■ **Set of tasks**
A – In the aquarium forum thread, which plant does LittleBettaFish suggest floating at the surface?
B – Reproduce the stretch of the aquarium forum thread from "maybe we should" through "great (and progress)".

■ **Quoted text**
******

This tank is going to take a bit to set up, since the plants are all going in first.

What do you think the would be the best substrate for my plants?

EDIT:
I think we just found a way to get my fiance excited about this biotope tank! He squeed when I showed him the Kuhli loaches, he's been wanting some for his 30 gal, but didn't know if they'd eat his shrimp.


----------



## Skyewillow

I know it's been a bit since I've paid any attention to this thread, but since there are members who have mentioned doing a biotope for splendens, I figured I'd come dig it up and see if we can't all add something to it!


----------



## Jexx

Hopefully we can get some of our wild keepers up in here to share their expertise ^_^


----------



## Skyewillow

maybe we should bug them? lol

I've been spending some time trying to find bottom dwellers for a S/E Asian biotope and almost everything has been a bust.

Botia loaches are ok, which is great (and progress)

The other indigenous bottom feeders are:
Chinese Algae Eaters (aggressive)
Siamese Algae Eaters - AKA Flying Fox (aggressive)
Red tailed Shark (aggressive)


----------



## LittleBettaFish

Just remember that if you are using an ample amount of tannins in your water, even low light plants may struggle without adequate lighting. I think in a lot of the places where the water is extremely dark and is very acidic with a low mineral content, you don't see many plants. You could use hardscape (or even leaf litter which bottom dwellers will love) along the bottom of the tank to provide cover, and then use plants such as watersprite floating at the surface. 

The habitats of wild bettas are varied depending on the species. Some live in a few inches of water and leaf litter, while others inhabit clearwater streams. Unless you are doing actual wild bettas, you don't need to drop your pH massively for domestic splendens to be happy.


----------



## Skyewillow

LittleBettaFish said:


> Just remember that if you are using an ample amount of tannins in your water, even low light plants may struggle without adequate lighting. I think in a lot of the places where the water is extremely dark and is very acidic with a low mineral content, you don't see many plants. You could use hardscape (or even leaf litter which bottom dwellers will love) along the bottom of the tank to provide cover, and then use plants such as watersprite floating at the surface.
> 
> The habitats of wild bettas are varied depending on the species. Some live in a few inches of water and leaf litter, while others inhabit clearwater streams. Unless you are doing actual wild bettas, you don't need to drop your pH massively for domestic splendens to be happy.


I don't plan on going too majorly dark with it, I still like to see the fish from time to time. lol The eventual goal is a few wild splendens girls, some glass cats, and some Kuhlis. I may try to find some replicas of some of the plants, if I can't master not killing them. blargh.

******

■ **Data section**

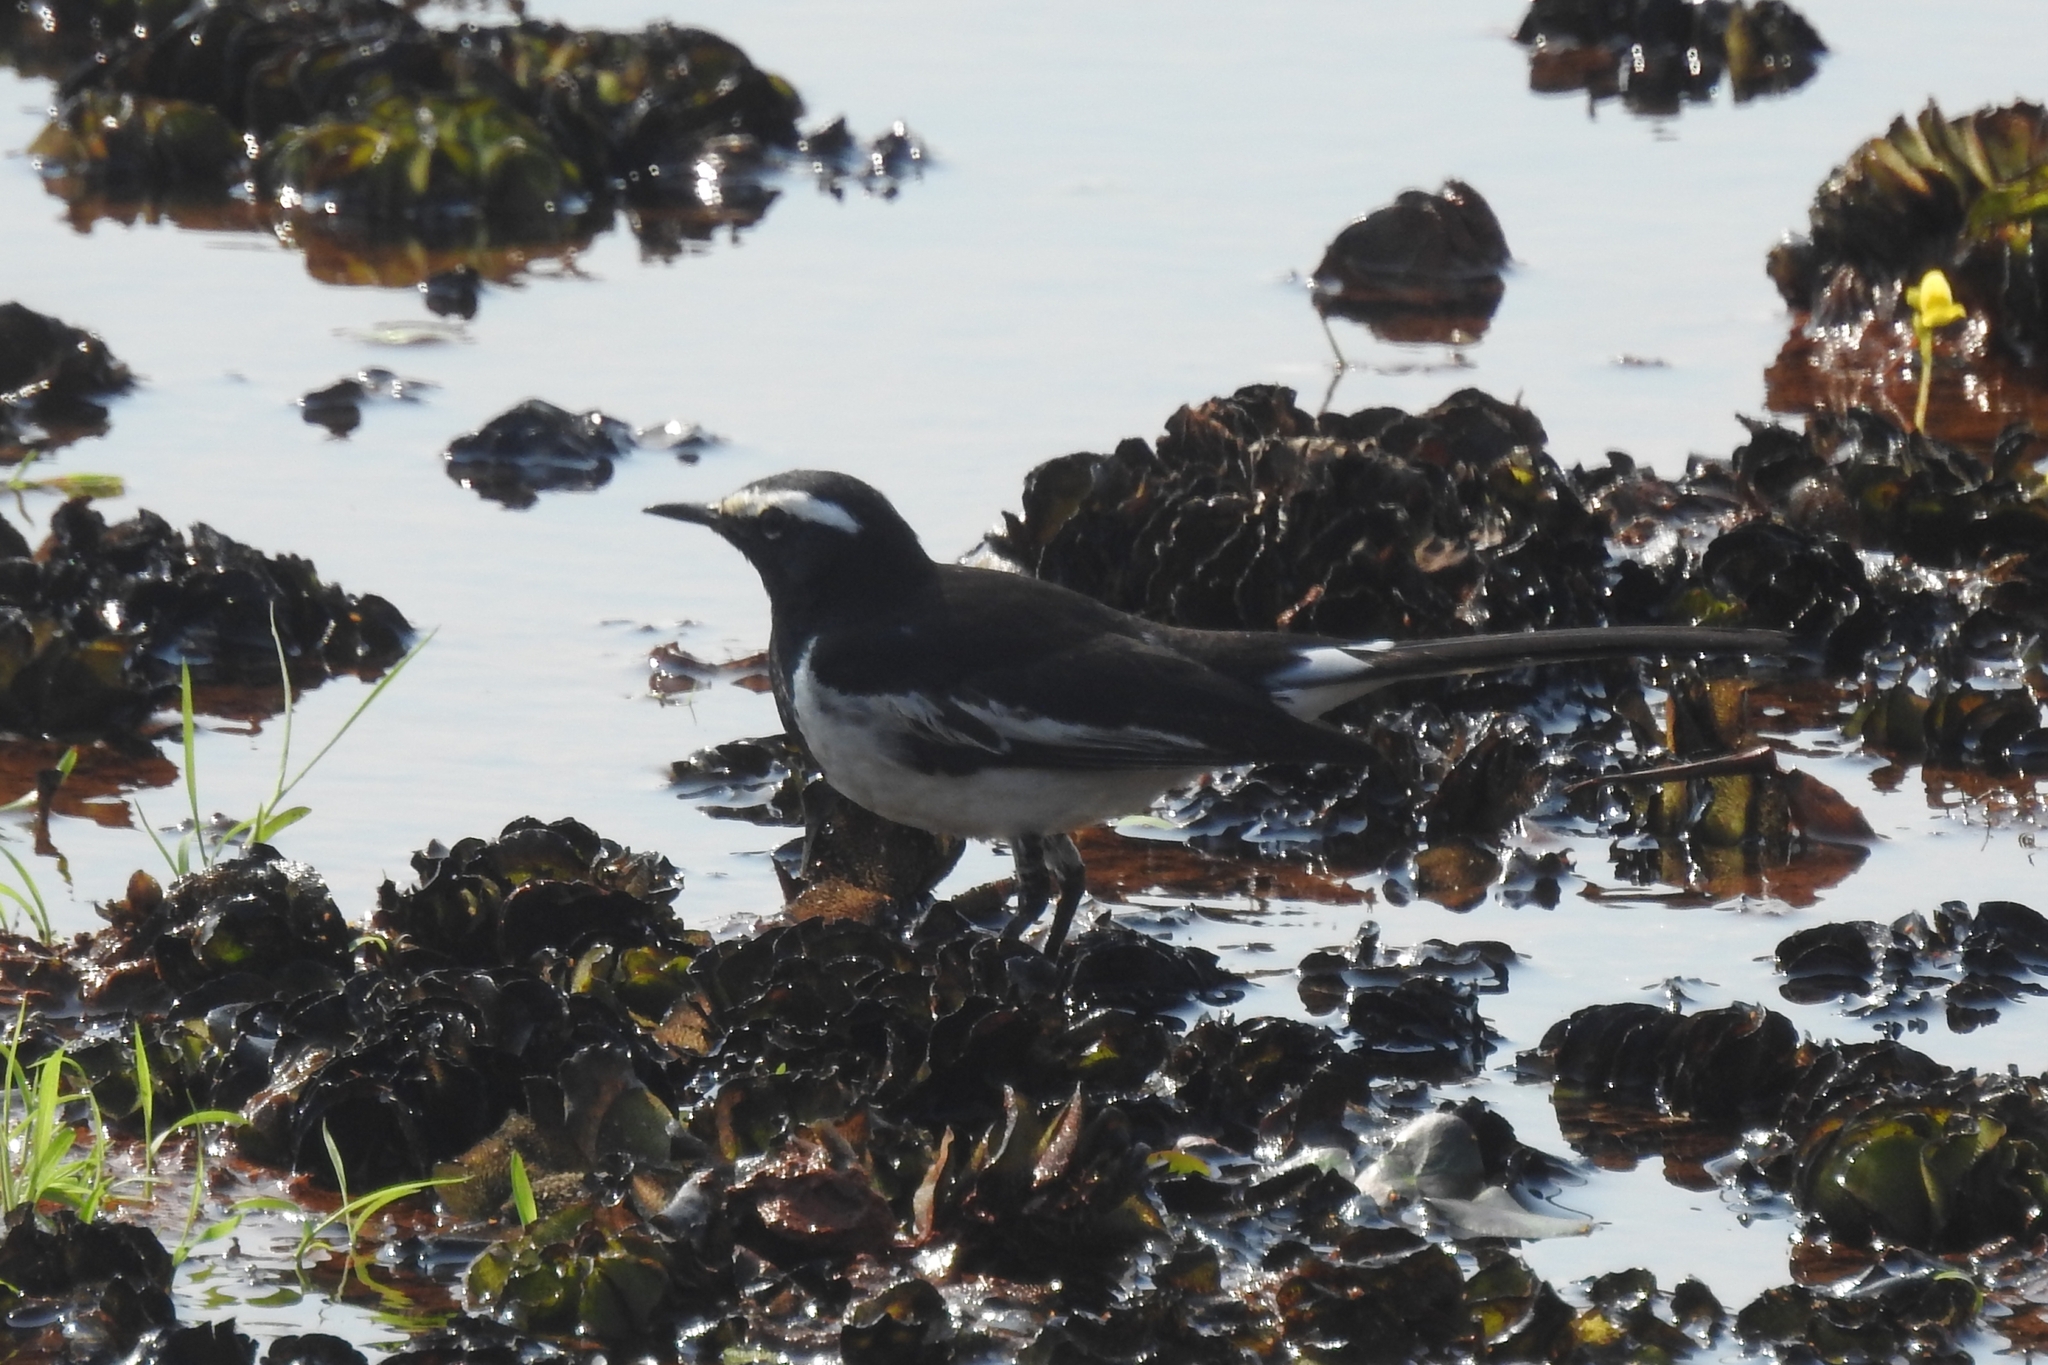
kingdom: Animalia
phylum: Chordata
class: Aves
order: Passeriformes
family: Motacillidae
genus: Motacilla
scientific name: Motacilla maderaspatensis
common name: White-browed wagtail
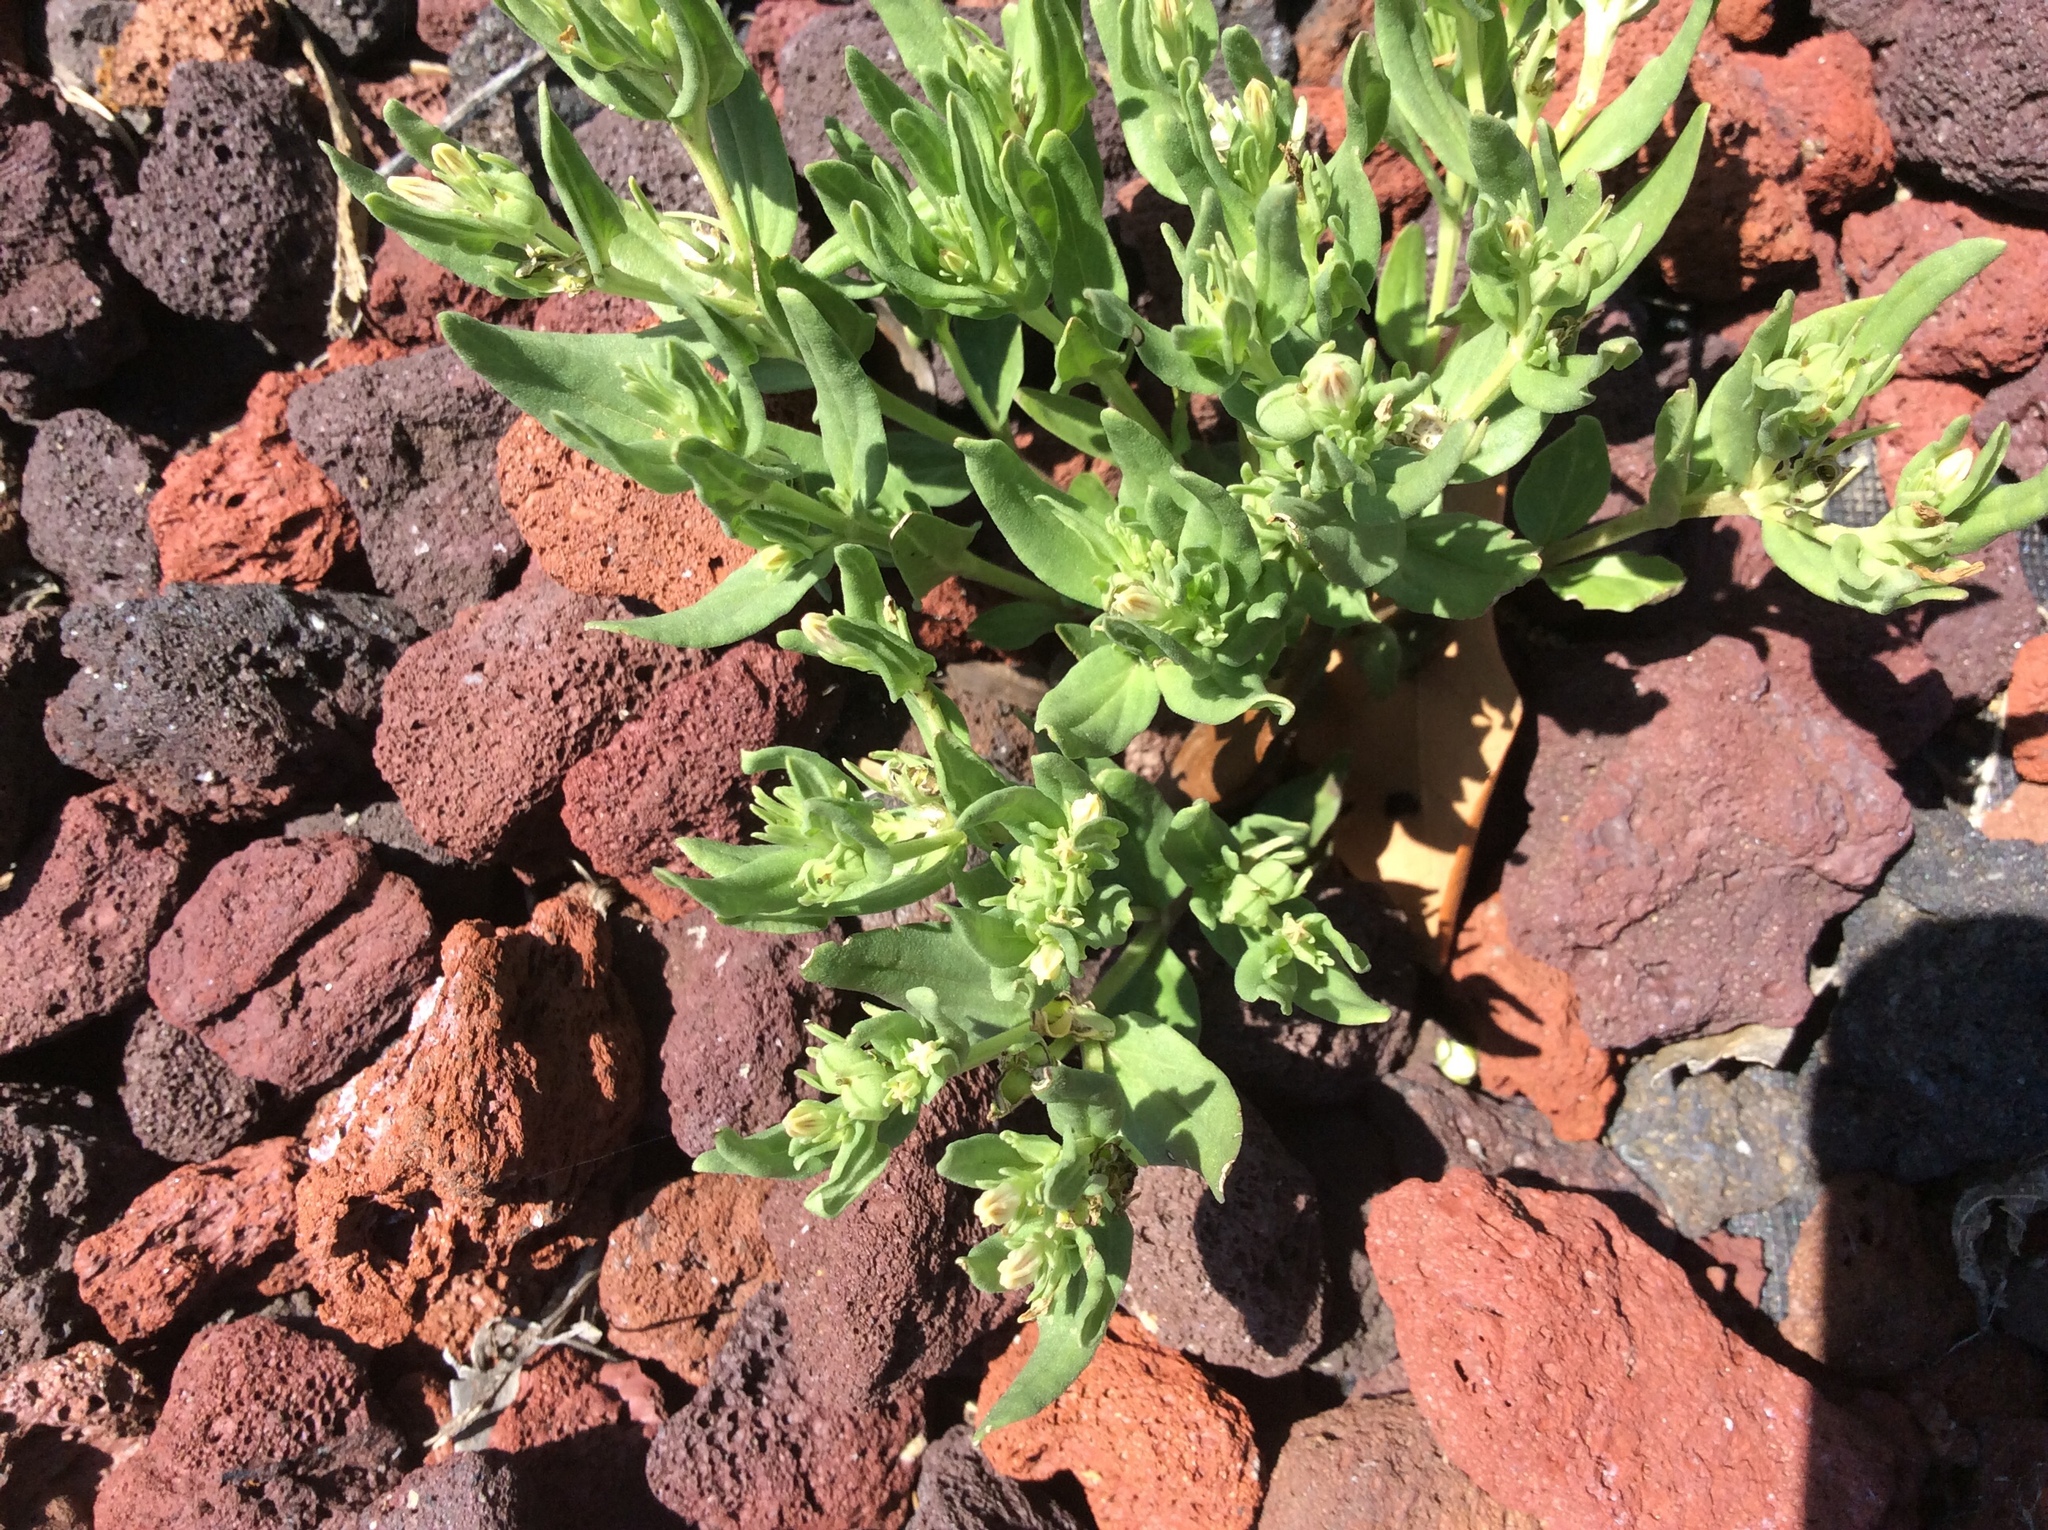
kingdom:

******

■ **Answers per task**
A – Watersprite

B –
maybe we should bug them? lol

I've been spending some time trying to find bottom dwellers for a S/E Asian biotope and almost everything has been a bust.

Botia loaches are ok, which is great (and progress)